El jefe del ejército de Irán lanzó una dura advertencia al afirmar que su país podría recurrir a una acción militar preventiva frente a lo que describió como una escalada de amenazas verbales contra la República Islámica. Sus declaraciones llegan en un momento de máxima tensión interna y externa, con protestas extendidas por gran parte del territorio y un clima regional marcado por la confrontación con Estados Unidos e Israel.

El general de división Amir Hatami habló ante cadetes de una academia militar y sostuvo que Teherán no permitirá que continúe una retórica hostil sin respuesta. Aunque no mencionó de manera directa a Washington, sus palabras se interpretaron como una reacción a los dichos del presidente estadounidense Donald Trump, quien advirtió que su país intervendría si el gobierno iraní reprime de forma violenta a manifestantes pacíficos. Para las autoridades de Irán, ese tipo de mensajes constituye una amenaza directa a su soberanía.

Hatami asumió recientemente como comandante en jefe del ejército regular, conocido como artesh, tras la muerte de varios altos mandos durante el conflicto de doce días con Israel ocurrido en junio. Su designación marcó un hecho inusual, ya que se trata del primer oficial en décadas en ocupar un cargo tradicionalmente dominado por la Guardia Revolucionaria. En su discurso, aseguró que las fuerzas armadas se encuentran hoy en un nivel de preparación superior al que tenían antes del último enfrentamiento y advirtió que cualquier agresión será respondida con mayor contundencia.

Mientras el liderazgo militar eleva el tono, el gobierno intenta contener el malestar social provocado por una crisis económica profunda. Esta semana comenzó a implementarse un nuevo subsidio destinado a compensar el aumento del costo de productos básicos como el arroz, la carne y la pasta. La ayuda, que se deposita de forma directa en las cuentas de los jefes de hogar, alcanza a más de setenta millones de personas y duplica el monto de los aportes anteriores.

Sin embargo, comerciantes y analistas advierten que la medida podría resultar insuficiente. La eliminación de un tipo de cambio preferencial para importadores y fabricantes, sumada al derrumbe del rial, ya se refleja en fuertes aumentos de precios.
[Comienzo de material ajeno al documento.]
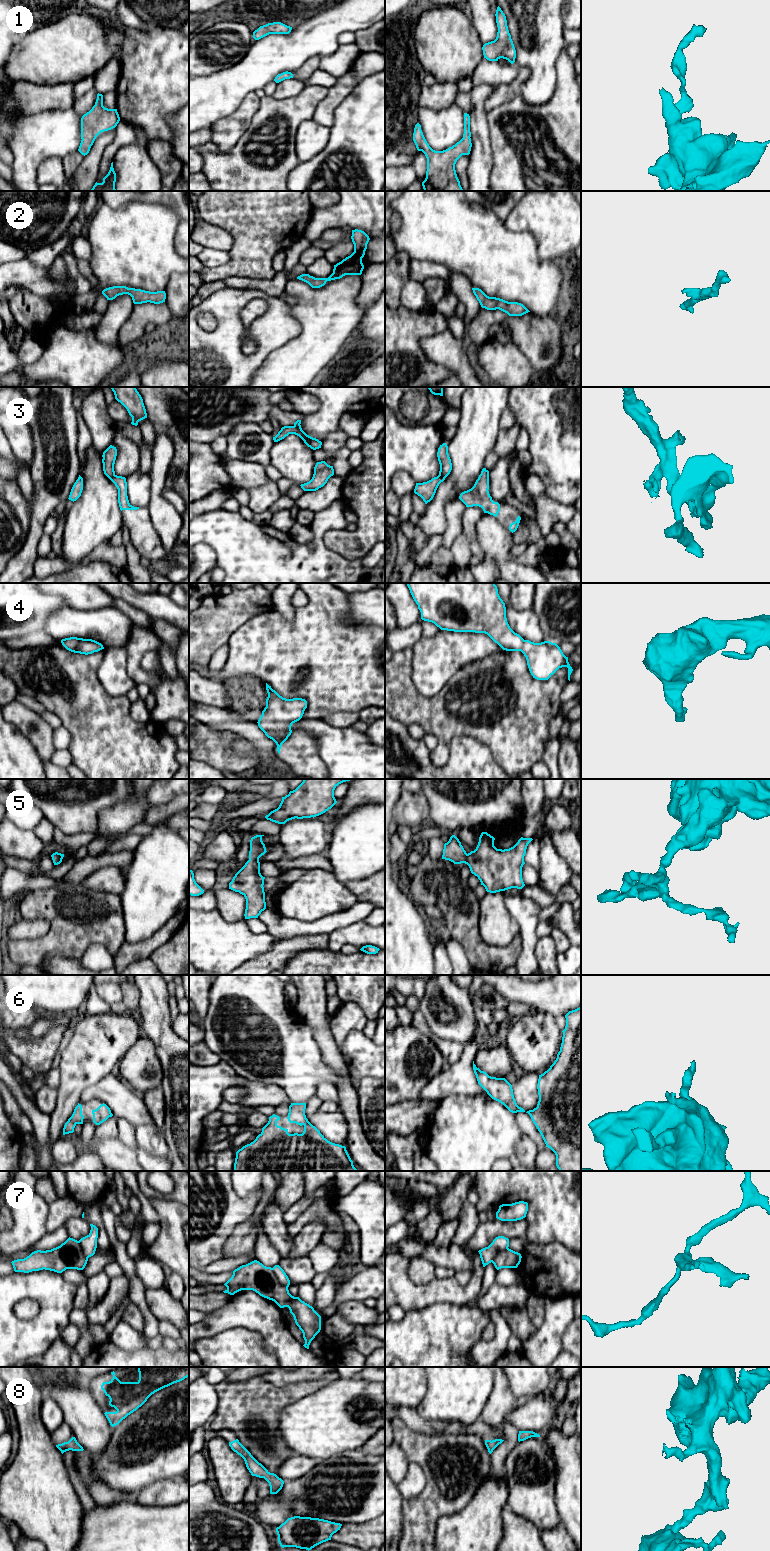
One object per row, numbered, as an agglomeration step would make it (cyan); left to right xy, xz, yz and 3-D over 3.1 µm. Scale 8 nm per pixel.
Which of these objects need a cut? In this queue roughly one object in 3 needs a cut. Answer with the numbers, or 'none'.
3, 7

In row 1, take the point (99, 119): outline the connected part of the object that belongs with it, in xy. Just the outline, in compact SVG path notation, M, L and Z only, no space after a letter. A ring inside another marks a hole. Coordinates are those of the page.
M97 94L95 105L81 118L81 143L78 151L87 155L96 137L104 131L111 130L120 121L117 109L108 109L103 106L103 95Z

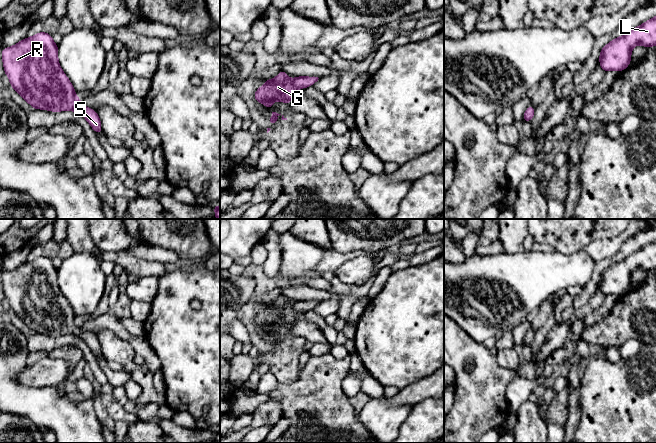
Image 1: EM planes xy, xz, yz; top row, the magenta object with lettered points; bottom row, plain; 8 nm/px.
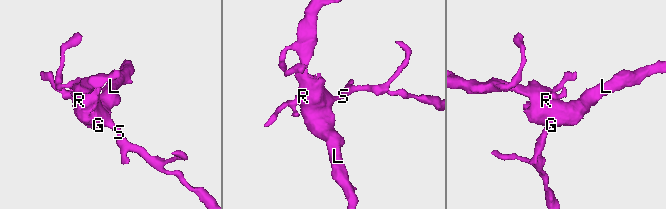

Productos esenciales como el aceite de cocina, los lácteos y las aves de corral registraron subas notorias, lo que incrementa la presión sobre familias que llevan años afectadas por sanciones internacionales e inflación persistente.

Desde el propio gobierno reconocen la gravedad de la situación. El vicepresidente encargado de los asuntos ejecutivos describió el escenario como una guerra económica total y habló de la necesidad de una cirugía profunda para erradicar políticas rentistas y prácticas corruptas. No obstante, ese diagnóstico convive con un creciente escepticismo social sobre la capacidad del sistema para ofrecer soluciones reales.

Las protestas, que comenzaron a fines de diciembre tras una brusca devaluación de la moneda, llevan más de una semana sin señales de retroceso. Las manifestaciones se han extendido a cientos de localidades en la mayoría de las provincias del país y combinan reclamos económicos con críticas abiertas a la represión y al aislamiento internacional. Organizaciones de derechos humanos con redes de activistas dentro de Irán reportaron decenas de muertes, entre ellas manifestantes, menores de edad y miembros de las fuerzas de seguridad.

En este contexto, el endurecimiento del discurso militar parece buscar un doble objetivo. Por un lado, enviar un mensaje de disuasión hacia el exterior en un momento de máxima sensibilidad geopolítica. Por otro, reforzar la imagen de fortaleza interna frente a una sociedad cada vez más movilizada. El equilibrio entre ambas dimensiones se presenta frágil y deja al país ante un escenario incierto, donde la tensión política, la crisis económica y el riesgo de una escalada regional se retroalimentan.